NEW YORK—Argentina’s Omar Narvaez oozed with confidence when he finally spoke Wednesday about his world championship fight with Filipino titleholder Jr.
Narvaez said he’s going to pull off a stunning upset when he battles Donaire, the WBO and WBC bantamweight champ, on Oct. 22, at the Theatre of the Madison Square Garden.
“He is still young. I have the experience, I have been in this situation many times,” the 36-year-old Narvaez told a Top Rank Promotions writer.
Fighting for the first time on United States soil and at 118 pounds, he said that his relative obscurity from media’s prying eyes will work to his advantage.
“No one knows me here,” added the five-foot-3 Narvaez, a southpaw. “On Saturday you will know me. I will go home with his belts.”
Donaire saw Narvaez at the hotel lobby while waiting for the bus that would take him to the Philippine Consulate for a courtesy call and remarked that the challenger’s “got a big head.”
“That’s good, bigger target,” Donaire jokingly told his trainer Robert Garcia. The 5-foot-7 Donaire, acknowledged as the quicker, more powerful puncher of the two combatants, said he is upbeat about his chances because he holds one very big edge.
“I’m the smarter boxer,” he said.
Though he trained during his media workout at nearby Kingsway Gym, Donaire also buckled down to work late Tuesday and jogged until 11 p.m. He said he’s feeling sharp because he can now recuperate faster than before.
He credited it to a recovery cocktail prepared by his controversial strength and conditioning coach Victor Conte.
“It’s a no-calorie protein shake which makes recovery faster,” the Filipino Flash said. “Boxing is 50 percent training and 50 percent recovery because the body gets drained by too much work.”
At the Philippine Consulate here, Donaire received words of encouragement from staff and a coffeetable book from Consul General Mario de Leon.
“Your impressive record as a three-division world champion earned you legions of fans here in the US, the Philippines and in many parts of the world,” De Leon told Donaire. “You serve as an inspiration not only to aspiring boxers in the Philippines but also to Filipino-American athletes.”
Donaire also fielded questions from the US-based reporters where he revealed that he was bullied when he was a kid.
“I get bullied in school and go home crying because I was that small, frail kid,” he said. “I had asthma and always got sick. I’m fortunate to come to the US, eat food. And I’m very blessed to be where I am right now.”
Donaire said he plans to move up in weight and fight three times next year, including one, hopefully, at the 16,000-seater SM arena being constructed at the Mall of Asia in Pasay.
But before that, Donaire and wife Rachel are set to marry in church on Nov. 11 in Manila.
“It’s crazy, many things are happening,” said Rachel, whose paternal grandmother Ines passed away last Oct. 13. “I’m super excited over this fight. But we’ve been dealing with things one at a time.”
Rachel also clarified that her involvement in Team Donaire is something Nonito himself wanted.

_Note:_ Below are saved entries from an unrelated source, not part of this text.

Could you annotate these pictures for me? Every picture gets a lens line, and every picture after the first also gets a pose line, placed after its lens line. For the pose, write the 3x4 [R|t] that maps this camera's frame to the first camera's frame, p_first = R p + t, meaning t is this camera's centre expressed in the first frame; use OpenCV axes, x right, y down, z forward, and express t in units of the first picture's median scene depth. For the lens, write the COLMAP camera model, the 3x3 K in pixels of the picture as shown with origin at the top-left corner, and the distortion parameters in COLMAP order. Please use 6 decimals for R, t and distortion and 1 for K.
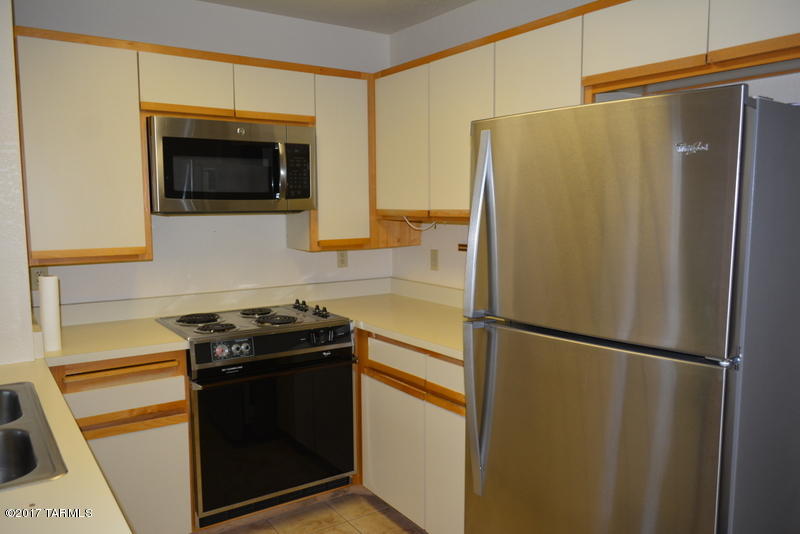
lens RADIAL K [[622.5, 0, 401.1], [0, 622.5, 277.3], [0, 0, 1]] dist [-0.012178, 0.000930]
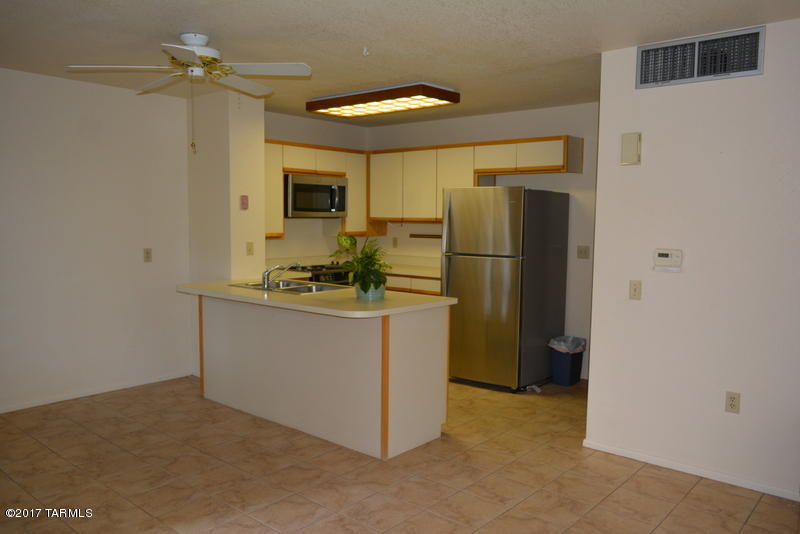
lens RADIAL K [[622.5, 0, 401.1], [0, 622.5, 277.3], [0, 0, 1]] dist [-0.012178, 0.000930]
pose [[0.967134, -0.009874, 0.254074, -0.517876], [0.013239, 0.999846, -0.011538, 0.126707], [-0.253921, 0.014522, 0.967116, -1.121799]]
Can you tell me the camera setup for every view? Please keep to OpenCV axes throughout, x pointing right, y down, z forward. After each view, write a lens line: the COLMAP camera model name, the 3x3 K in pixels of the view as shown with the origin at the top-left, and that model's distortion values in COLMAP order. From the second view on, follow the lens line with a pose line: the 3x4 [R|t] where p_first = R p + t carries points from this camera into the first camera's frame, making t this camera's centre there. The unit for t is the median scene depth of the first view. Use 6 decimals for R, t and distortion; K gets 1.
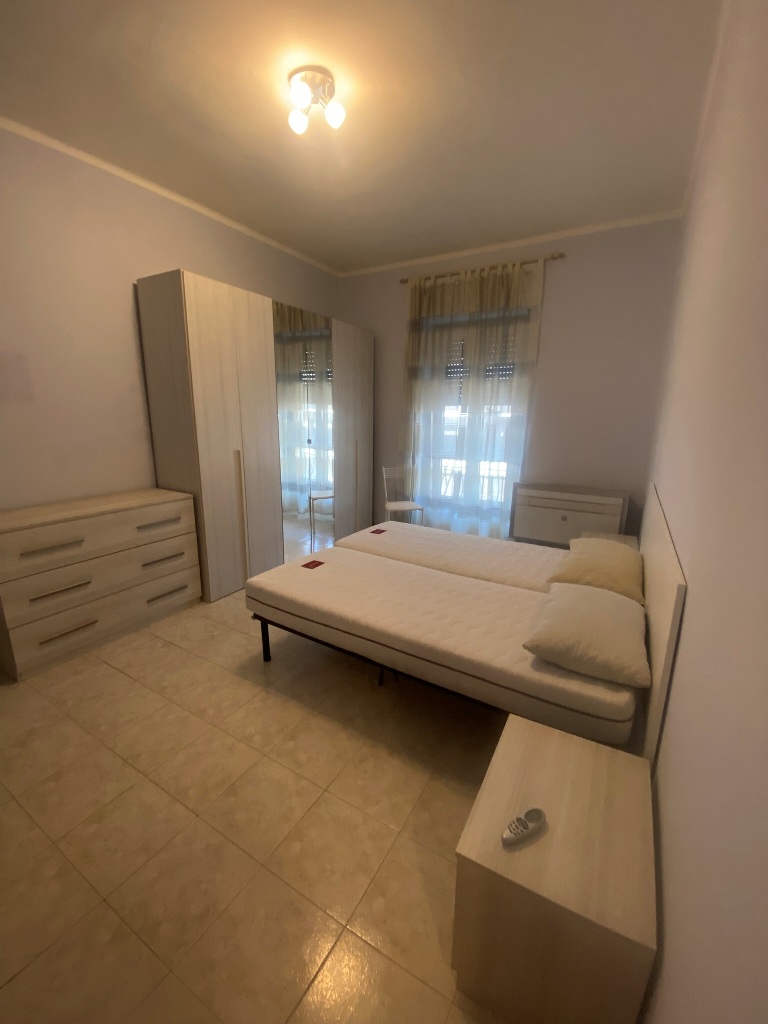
lens RADIAL K [[407.0, 0, 383.8], [0, 407.0, 510.4], [0, 0, 1]] dist [0.004209, -0.010674]
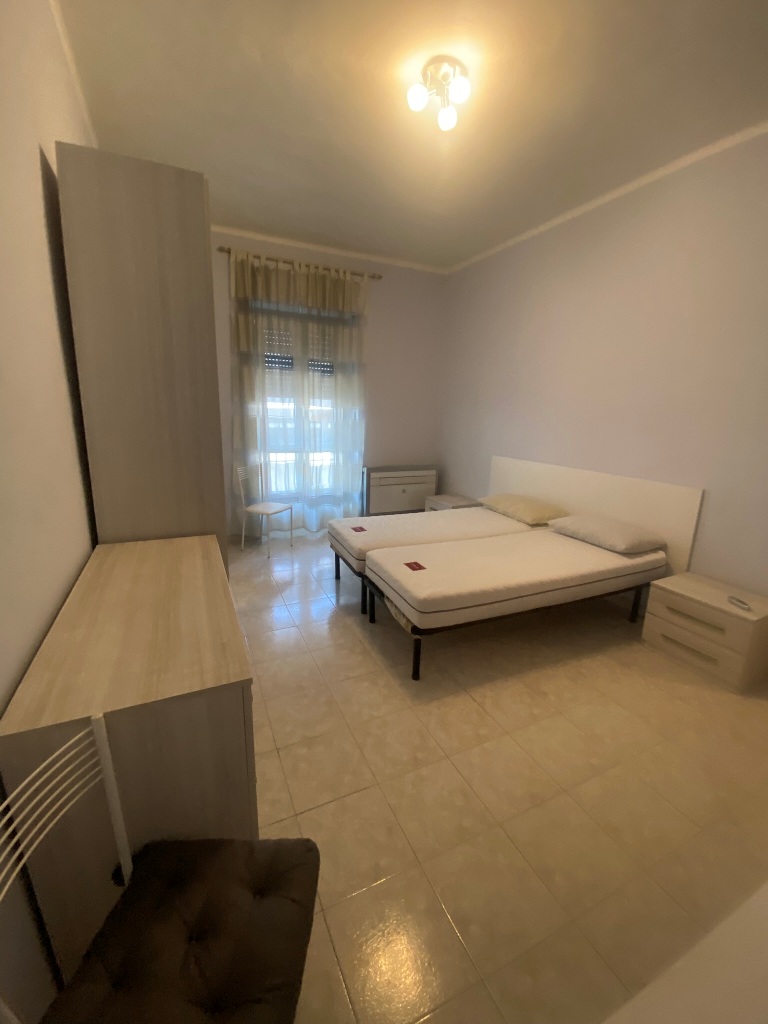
lens RADIAL K [[407.0, 0, 378.9], [0, 407.0, 510.9], [0, 0, 1]] dist [0.004209, -0.010674]
pose [[0.576692, -0.193645, 0.793680, -0.626733], [0.169093, 0.978758, 0.115936, -0.080959], [-0.799271, 0.067346, 0.597186, 0.306426]]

“Cameron Dunkin (Donaire’s manager) does the fight contract, the opponents,” said Rachel. “All I ever do is schedule interviews like when you call, I’ll make sure it’s appropriate for him. That he’s not sleeping or not cranky. I also help with his website and e-mails. But Twitter, he does it by himself.”
Rachel, a former US and Philippine taekwondo national team member, said she doesn’t want to get involved in her husband’s career, but Nonito “believes in my ability to do it and he wants me in his team.”
“As far as my involvement, it’s only because of the fact that I was also a fighter,” she said. “I understand what he needs. A lot of women out there can’t understand it. They could try but they can’t, unless she’s been there and cut weight and get hit. I know what it’s like to cut weight and get hit.”